Drug Response Dx concludes first round of financing with support from QIAGEN and High-Tech Gründerfonds

10-Jan-2013 - Germany

Drug Response Dx GmbH (DRDx GmbH) concluded its first round of financing with High-Tech Gründerfonds and QIAGEN. The investment will serve to develop a biomarker test kit for rheumatoid arthritis treatment guidance with so-called TNF-alpha inhibitors. The test is secured by a patent platform exclusively in-licensed by the Max Planck Society.

One of the most important therapeutic options for RA involves inhibitors of the tumor necrosis factor (TNF-alpha). Due to cost, TNF-alpha inhibitors (€12,000–20,000 per patient/year) are only used today when conventional medications (€100–1,000 per patient/year) have proven ineffective over the course of months.

However, TNF-alpha inhibitors also only show success after three to six months at the earliest and only for 60–70% of patients.
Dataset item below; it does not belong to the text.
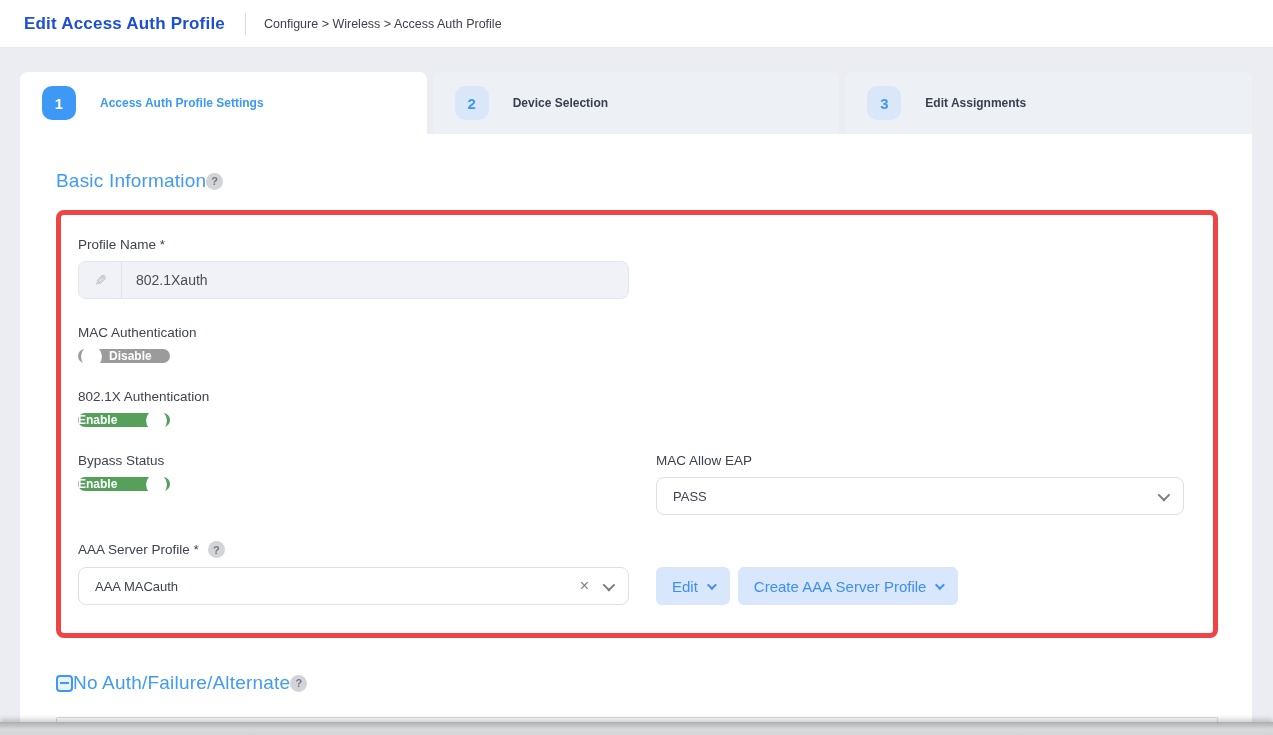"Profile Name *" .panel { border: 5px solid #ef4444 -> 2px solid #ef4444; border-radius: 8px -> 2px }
For so-called non-responders, it may often take up to a year of valuable time until effective medication is employed. Early, directed treatment, however, can lead to a complete remission of the disease. Patients, physicians, and sponsors are thus urgently seeking ways to improve the therapeutic decision process for rheumatoid arthritis.

The DRDx test kit based on protein biomarkers. It enables one to predict the individual effectiveness of TNF-alpha inhibitors for each RA patient before medication is given.

The founders of DRDx, Dr. Zoltán Konthur and Dr. Karl Skriner, have a background in internationally renowned scientific circles (Max Planck Society and Charité). Joining them is Dr. Jörg-M. Hollidt, an entrepreneur in the area of in vitro diagnostics (IVD) and CEO of in.vent Diagnostica GmbH. After several years of collaboration, the team has developed a biomarker set and from it the functional model of a routinely applicable test kit. This enables DRDx to identify with confidence those RA patients not susceptible to therapy with TNF-alpha inhibitors.

A proof of concept is already in place for the antibody-based verification procedure in an ELISA format (Enzyme Linked Immunosorbent Assay). The required biomarkers can also already be produced in high technical quality and fairly large quantities. “The next steps in development now concern the clinical validation of our diagnostic. In addition, we will test to what extent we can predict the effectiveness of TNF-alpha inhibitors for other indications and the effectiveness of non-TNF-alpha medications for RA,” says Managing Director Dr. Konthur.